Thursday, December 25, 2008

Inflation vs deflation - Dec 12, 2008

There is a recession in thinking. Apparently the Think Tanks are not able to think due to lack of funding from various industries and of course lobbyists that support them. What were they thinking!! I gues there are just tanks now.
Neal Kashkari of the U.S Treasury said earlier during the week that the Treasury would make money from the bail-out. I suppose the next plan is to have an IPO or contract it out to the highest bidder from the junk bond industry.

Inflation / Deflation
There is a big debate about what we should be worried about, inflation or deflation? Out of the two scenarios the Fed will choose inflation over deflation for sure. To stop deflation they need to create inflation. Given the momentum in the economic slide and the urgency of the matter the Fed and other Central Banks except for China (only 568 Bil) have poured Trillions of Dollars into the system by way of Money, Gtees and Commitments. In current state of panic, pressure and criticism they are likely to go overboard. Deflation control will lead to Inflation control. The best Investment to hold in Deflation is U.S $ and in Inflation its Gold. Equities are best held when it’s neither or when they are oversold. But are they?

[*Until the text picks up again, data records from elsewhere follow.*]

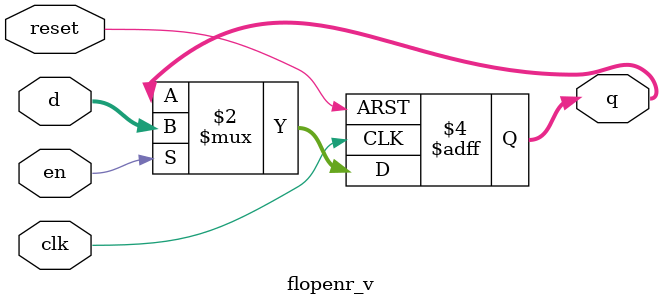
<source format=v>
module flopenr_v
(
input clk,
input reset,
input en,
input [3:0] d,
output reg [3:0] q
);
// asynchronous reset
always @ (posedge clk, posedge reset)
	if (reset) q <= 4'b0;
	else if (en) q <= d;
endmodule
</source>
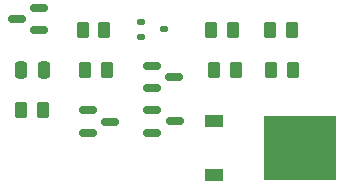
<source format=gbr>
%TF.GenerationSoftware,KiCad,Pcbnew,9.0.4*%
%TF.CreationDate,2025-11-06T21:14:43+01:00*%
%TF.ProjectId,pwr_latcher,7077725f-6c61-4746-9368-65722e6b6963,rev?*%
%TF.SameCoordinates,Original*%
%TF.FileFunction,Paste,Top*%
%TF.FilePolarity,Positive*%
%FSLAX46Y46*%
G04 Gerber Fmt 4.6, Leading zero omitted, Abs format (unit mm)*
G04 Created by KiCad (PCBNEW 9.0.4) date 2025-11-06 21:14:43*
%MOMM*%
%LPD*%
G01*
G04 APERTURE LIST*
G04 Aperture macros list*
%AMRoundRect*
0 Rectangle with rounded corners*
0 $1 Rounding radius*
0 $2 $3 $4 $5 $6 $7 $8 $9 X,Y pos of 4 corners*
0 Add a 4 corners polygon primitive as box body*
4,1,4,$2,$3,$4,$5,$6,$7,$8,$9,$2,$3,0*
0 Add four circle primitives for the rounded corners*
1,1,$1+$1,$2,$3*
1,1,$1+$1,$4,$5*
1,1,$1+$1,$6,$7*
1,1,$1+$1,$8,$9*
0 Add four rect primitives between the rounded corners*
20,1,$1+$1,$2,$3,$4,$5,0*
20,1,$1+$1,$4,$5,$6,$7,0*
20,1,$1+$1,$6,$7,$8,$9,0*
20,1,$1+$1,$8,$9,$2,$3,0*%
G04 Aperture macros list end*
%ADD10RoundRect,0.250000X-0.262500X-0.450000X0.262500X-0.450000X0.262500X0.450000X-0.262500X0.450000X0*%
%ADD11RoundRect,0.150000X-0.587500X-0.150000X0.587500X-0.150000X0.587500X0.150000X-0.587500X0.150000X0*%
%ADD12R,1.600000X1.000000*%
%ADD13R,6.200000X5.400000*%
%ADD14RoundRect,0.112500X-0.237500X0.112500X-0.237500X-0.112500X0.237500X-0.112500X0.237500X0.112500X0*%
%ADD15RoundRect,0.250000X0.250000X0.475000X-0.250000X0.475000X-0.250000X-0.475000X0.250000X-0.475000X0*%
%ADD16RoundRect,0.150000X0.587500X0.150000X-0.587500X0.150000X-0.587500X-0.150000X0.587500X-0.150000X0*%
G04 APERTURE END LIST*
D10*
%TO.C,R3*%
X171549400Y-87800000D03*
X173374400Y-87800000D03*
%TD*%
%TO.C,R5*%
X155600000Y-84448000D03*
X157425000Y-84448000D03*
%TD*%
%TO.C,R7*%
X171450000Y-84450000D03*
X173275000Y-84450000D03*
%TD*%
%TO.C,R6*%
X166475000Y-84448000D03*
X168300000Y-84448000D03*
%TD*%
%TO.C,R4*%
X166727200Y-87800000D03*
X168552200Y-87800000D03*
%TD*%
D11*
%TO.C,Q1*%
X156062200Y-91216400D03*
X156062200Y-93116400D03*
X157937200Y-92166400D03*
%TD*%
D12*
%TO.C,Q4*%
X166690000Y-92106400D03*
D13*
X173990000Y-94386400D03*
D12*
X166690000Y-96666400D03*
%TD*%
D14*
%TO.C,D1*%
X160500000Y-83698000D03*
X160500000Y-84998000D03*
X162500000Y-84348000D03*
%TD*%
D15*
%TO.C,C1*%
X152300000Y-87800000D03*
X150400000Y-87800000D03*
%TD*%
D11*
%TO.C,Q3*%
X161444000Y-87444400D03*
X161444000Y-89344400D03*
X163319000Y-88394400D03*
%TD*%
%TO.C,Q2*%
X161497800Y-91201200D03*
X161497800Y-93101200D03*
X163372800Y-92151200D03*
%TD*%
D16*
%TO.C,Q5*%
X151900000Y-84450000D03*
X151900000Y-82550000D03*
X150025000Y-83500000D03*
%TD*%
D10*
%TO.C,R2*%
X150369900Y-91186000D03*
X152194900Y-91186000D03*
%TD*%
%TO.C,R1*%
X155809000Y-87800000D03*
X157634000Y-87800000D03*
%TD*%
M02*

</source>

U.S treasury’s total outstanding funding and commitments are said to be close to $7.8 Trl. The U.S treasury has said that they will not borrow to fund it, which means that they will print money and expand their balance sheet. We have analysts that believe this would not impact inflation as inflation is a function of demand and supply and there is enough idle capacity to meet the boost in demand that will come about with added money in the system. A service based economy like the U.S can easily expand capacity with people, laptop and Blackberry to go. Plus manufacturing base in China can be expanded in a short period with govt “influence” there. However they fail to see the bottle necks in the value chain in commodities / material and energy sectors that will eventually start to put pressure on prices. Any indication of such pressure will have hedge funds going for such investments in force and simply expedite the process. What matters is when will such a pressure build in these bottle necks? It does take a while as the commodity component is considered to be getting smaller and smaller in products. e,g a Cereal component in a cereal box is very small compared to cost of packaging. Printing, distribution, marketing etc. This is the reason why the fed is more worried about deflation and will tackle inflation later.

Much anticipated Bear Rally.
We have multiple channels with 24hrs of market news, screens with 10 boxes with analysts and portfolio managers giving there last 5 minute take on the market and the Internet where people are constantly told to expect a Bear Rally. With so much of media coverage about it, who would participate in it and for how long? That is why nobody is falling for it as everyone knows, just like all other previous bear rallies this one should not have many legs and should fizzle soon. Unless it’s a slow uptrend.